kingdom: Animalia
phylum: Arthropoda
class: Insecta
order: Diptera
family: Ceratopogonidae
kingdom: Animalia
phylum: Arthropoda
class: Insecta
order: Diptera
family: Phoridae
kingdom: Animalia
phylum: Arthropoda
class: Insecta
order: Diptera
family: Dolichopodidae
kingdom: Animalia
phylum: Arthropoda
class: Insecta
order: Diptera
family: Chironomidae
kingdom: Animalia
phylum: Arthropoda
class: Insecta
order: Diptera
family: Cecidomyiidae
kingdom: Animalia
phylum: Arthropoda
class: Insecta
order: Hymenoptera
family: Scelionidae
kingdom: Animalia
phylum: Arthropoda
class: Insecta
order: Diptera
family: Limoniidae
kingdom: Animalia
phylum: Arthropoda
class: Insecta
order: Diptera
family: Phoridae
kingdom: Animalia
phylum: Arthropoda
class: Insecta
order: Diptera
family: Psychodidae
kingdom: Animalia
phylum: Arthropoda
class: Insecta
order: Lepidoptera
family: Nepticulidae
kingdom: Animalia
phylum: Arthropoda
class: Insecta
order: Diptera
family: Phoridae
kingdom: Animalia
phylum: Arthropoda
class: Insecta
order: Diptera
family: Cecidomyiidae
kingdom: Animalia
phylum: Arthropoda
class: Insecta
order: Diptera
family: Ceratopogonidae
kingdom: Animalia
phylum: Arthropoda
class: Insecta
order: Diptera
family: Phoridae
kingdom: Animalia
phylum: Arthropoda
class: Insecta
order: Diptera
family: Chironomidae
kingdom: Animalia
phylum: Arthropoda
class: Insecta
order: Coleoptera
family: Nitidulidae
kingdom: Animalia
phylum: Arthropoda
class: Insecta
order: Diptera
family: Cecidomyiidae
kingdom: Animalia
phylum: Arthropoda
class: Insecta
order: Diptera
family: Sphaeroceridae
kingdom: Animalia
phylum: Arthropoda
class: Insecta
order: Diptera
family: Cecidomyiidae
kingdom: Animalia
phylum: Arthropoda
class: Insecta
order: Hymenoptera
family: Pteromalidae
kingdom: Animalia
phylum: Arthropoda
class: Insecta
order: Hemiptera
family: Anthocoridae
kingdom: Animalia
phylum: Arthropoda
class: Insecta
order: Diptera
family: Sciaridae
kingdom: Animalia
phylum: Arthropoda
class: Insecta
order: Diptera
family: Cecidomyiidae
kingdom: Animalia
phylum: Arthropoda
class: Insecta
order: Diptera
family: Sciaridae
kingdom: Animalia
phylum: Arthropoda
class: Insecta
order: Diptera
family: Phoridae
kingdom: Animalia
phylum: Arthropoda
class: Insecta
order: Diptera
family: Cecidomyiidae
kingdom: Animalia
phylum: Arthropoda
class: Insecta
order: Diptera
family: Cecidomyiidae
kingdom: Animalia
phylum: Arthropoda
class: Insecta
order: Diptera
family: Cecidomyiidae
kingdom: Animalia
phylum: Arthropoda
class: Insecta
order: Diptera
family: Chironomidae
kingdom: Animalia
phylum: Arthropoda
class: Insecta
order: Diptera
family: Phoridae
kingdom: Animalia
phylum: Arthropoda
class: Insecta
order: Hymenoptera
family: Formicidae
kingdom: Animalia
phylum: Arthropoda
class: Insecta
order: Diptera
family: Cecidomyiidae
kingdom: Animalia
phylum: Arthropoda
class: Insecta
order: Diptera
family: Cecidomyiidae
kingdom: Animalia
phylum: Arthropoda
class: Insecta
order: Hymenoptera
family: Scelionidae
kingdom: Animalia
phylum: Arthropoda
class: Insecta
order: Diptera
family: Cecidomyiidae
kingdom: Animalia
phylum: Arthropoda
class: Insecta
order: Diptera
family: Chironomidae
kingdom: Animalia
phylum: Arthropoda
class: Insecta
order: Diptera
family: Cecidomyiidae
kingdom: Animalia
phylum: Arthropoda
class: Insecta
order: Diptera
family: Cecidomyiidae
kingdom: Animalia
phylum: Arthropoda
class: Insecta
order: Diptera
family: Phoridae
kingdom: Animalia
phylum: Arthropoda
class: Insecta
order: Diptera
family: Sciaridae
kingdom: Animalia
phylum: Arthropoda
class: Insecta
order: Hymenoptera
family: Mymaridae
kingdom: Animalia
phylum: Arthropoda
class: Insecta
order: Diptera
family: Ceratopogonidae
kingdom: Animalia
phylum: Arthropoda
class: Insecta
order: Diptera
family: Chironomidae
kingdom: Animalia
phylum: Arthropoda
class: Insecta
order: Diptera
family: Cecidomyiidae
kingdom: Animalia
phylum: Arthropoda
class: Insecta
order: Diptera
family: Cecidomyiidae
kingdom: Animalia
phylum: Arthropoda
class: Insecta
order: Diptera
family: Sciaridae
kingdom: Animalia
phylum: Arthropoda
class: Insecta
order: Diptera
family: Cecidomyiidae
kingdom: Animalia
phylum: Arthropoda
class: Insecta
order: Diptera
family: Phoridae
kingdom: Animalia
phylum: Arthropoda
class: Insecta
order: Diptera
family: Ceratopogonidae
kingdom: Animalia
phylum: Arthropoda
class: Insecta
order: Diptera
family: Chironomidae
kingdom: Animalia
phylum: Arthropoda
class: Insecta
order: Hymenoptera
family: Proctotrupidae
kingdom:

▶ _Given instruction_: Copy out all the records again, putting "division" wherever "phylum" appears and leaving everything else as it is.

▶ _Full answer_:
kingdom: Animalia
division: Arthropoda
class: Insecta
order: Diptera
family: Ceratopogonidae
kingdom: Animalia
division: Arthropoda
class: Insecta
order: Diptera
family: Phoridae
kingdom: Animalia
division: Arthropoda
class: Insecta
order: Diptera
family: Dolichopodidae
kingdom: Animalia
division: Arthropoda
class: Insecta
order: Diptera
family: Chironomidae
kingdom: Animalia
division: Arthropoda
class: Insecta
order: Diptera
family: Cecidomyiidae
kingdom: Animalia
division: Arthropoda
class: Insecta
order: Hymenoptera
family: Scelionidae
kingdom: Animalia
division: Arthropoda
class: Insecta
order: Diptera
family: Limoniidae
kingdom: Animalia
division: Arthropoda
class: Insecta
order: Diptera
family: Phoridae
kingdom: Animalia
division: Arthropoda
class: Insecta
order: Diptera
family: Psychodidae
kingdom: Animalia
division: Arthropoda
class: Insecta
order: Lepidoptera
family: Nepticulidae
kingdom: Animalia
division: Arthropoda
class: Insecta
order: Diptera
family: Phoridae
kingdom: Animalia
division: Arthropoda
class: Insecta
order: Diptera
family: Cecidomyiidae
kingdom: Animalia
division: Arthropoda
class: Insecta
order: Diptera
family: Ceratopogonidae
kingdom: Animalia
division: Arthropoda
class: Insecta
order: Diptera
family: Phoridae
kingdom: Animalia
division: Arthropoda
class: Insecta
order: Diptera
family: Chironomidae
kingdom: Animalia
division: Arthropoda
class: Insecta
order: Coleoptera
family: Nitidulidae
kingdom: Animalia
division: Arthropoda
class: Insecta
order: Diptera
family: Cecidomyiidae
kingdom: Animalia
division: Arthropoda
class: Insecta
order: Diptera
family: Sphaeroceridae
kingdom: Animalia
division: Arthropoda
class: Insecta
order: Diptera
family: Cecidomyiidae
kingdom: Animalia
division: Arthropoda
class: Insecta
order: Hymenoptera
family: Pteromalidae
kingdom: Animalia
division: Arthropoda
class: Insecta
order: Hemiptera
family: Anthocoridae
kingdom: Animalia
division: Arthropoda
class: Insecta
order: Diptera
family: Sciaridae
kingdom: Animalia
division: Arthropoda
class: Insecta
order: Diptera
family: Cecidomyiidae
kingdom: Animalia
division: Arthropoda
class: Insecta
order: Diptera
family: Sciaridae
kingdom: Animalia
division: Arthropoda
class: Insecta
order: Diptera
family: Phoridae
kingdom: Animalia
division: Arthropoda
class: Insecta
order: Diptera
family: Cecidomyiidae
kingdom: Animalia
division: Arthropoda
class: Insecta
order: Diptera
family: Cecidomyiidae
kingdom: Animalia
division: Arthropoda
class: Insecta
order: Diptera
family: Cecidomyiidae
kingdom: Animalia
division: Arthropoda
class: Insecta
order: Diptera
family: Chironomidae
kingdom: Animalia
division: Arthropoda
class: Insecta
order: Diptera
family: Phoridae
kingdom: Animalia
division: Arthropoda
class: Insecta
order: Hymenoptera
family: Formicidae
kingdom: Animalia
division: Arthropoda
class: Insecta
order: Diptera
family: Cecidomyiidae
kingdom: Animalia
division: Arthropoda
class: Insecta
order: Diptera
family: Cecidomyiidae
kingdom: Animalia
division: Arthropoda
class: Insecta
order: Hymenoptera
family: Scelionidae
kingdom: Animalia
division: Arthropoda
class: Insecta
order: Diptera
family: Cecidomyiidae
kingdom: Animalia
division: Arthropoda
class: Insecta
order: Diptera
family: Chironomidae
kingdom: Animalia
division: Arthropoda
class: Insecta
order: Diptera
family: Cecidomyiidae
kingdom: Animalia
division: Arthropoda
class: Insecta
order: Diptera
family: Cecidomyiidae
kingdom: Animalia
division: Arthropoda
class: Insecta
order: Diptera
family: Phoridae
kingdom: Animalia
division: Arthropoda
class: Insecta
order: Diptera
family: Sciaridae
kingdom: Animalia
division: Arthropoda
class: Insecta
order: Hymenoptera
family: Mymaridae
kingdom: Animalia
division: Arthropoda
class: Insecta
order: Diptera
family: Ceratopogonidae
kingdom: Animalia
division: Arthropoda
class: Insecta
order: Diptera
family: Chironomidae
kingdom: Animalia
division: Arthropoda
class: Insecta
order: Diptera
family: Cecidomyiidae
kingdom: Animalia
division: Arthropoda
class: Insecta
order: Diptera
family: Cecidomyiidae
kingdom: Animalia
division: Arthropoda
class: Insecta
order: Diptera
family: Sciaridae
kingdom: Animalia
division: Arthropoda
class: Insecta
order: Diptera
family: Cecidomyiidae
kingdom: Animalia
division: Arthropoda
class: Insecta
order: Diptera
family: Phoridae
kingdom: Animalia
division: Arthropoda
class: Insecta
order: Diptera
family: Ceratopogonidae
kingdom: Animalia
division: Arthropoda
class: Insecta
order: Diptera
family: Chironomidae
kingdom: Animalia
division: Arthropoda
class: Insecta
order: Hymenoptera
family: Proctotrupidae
kingdom:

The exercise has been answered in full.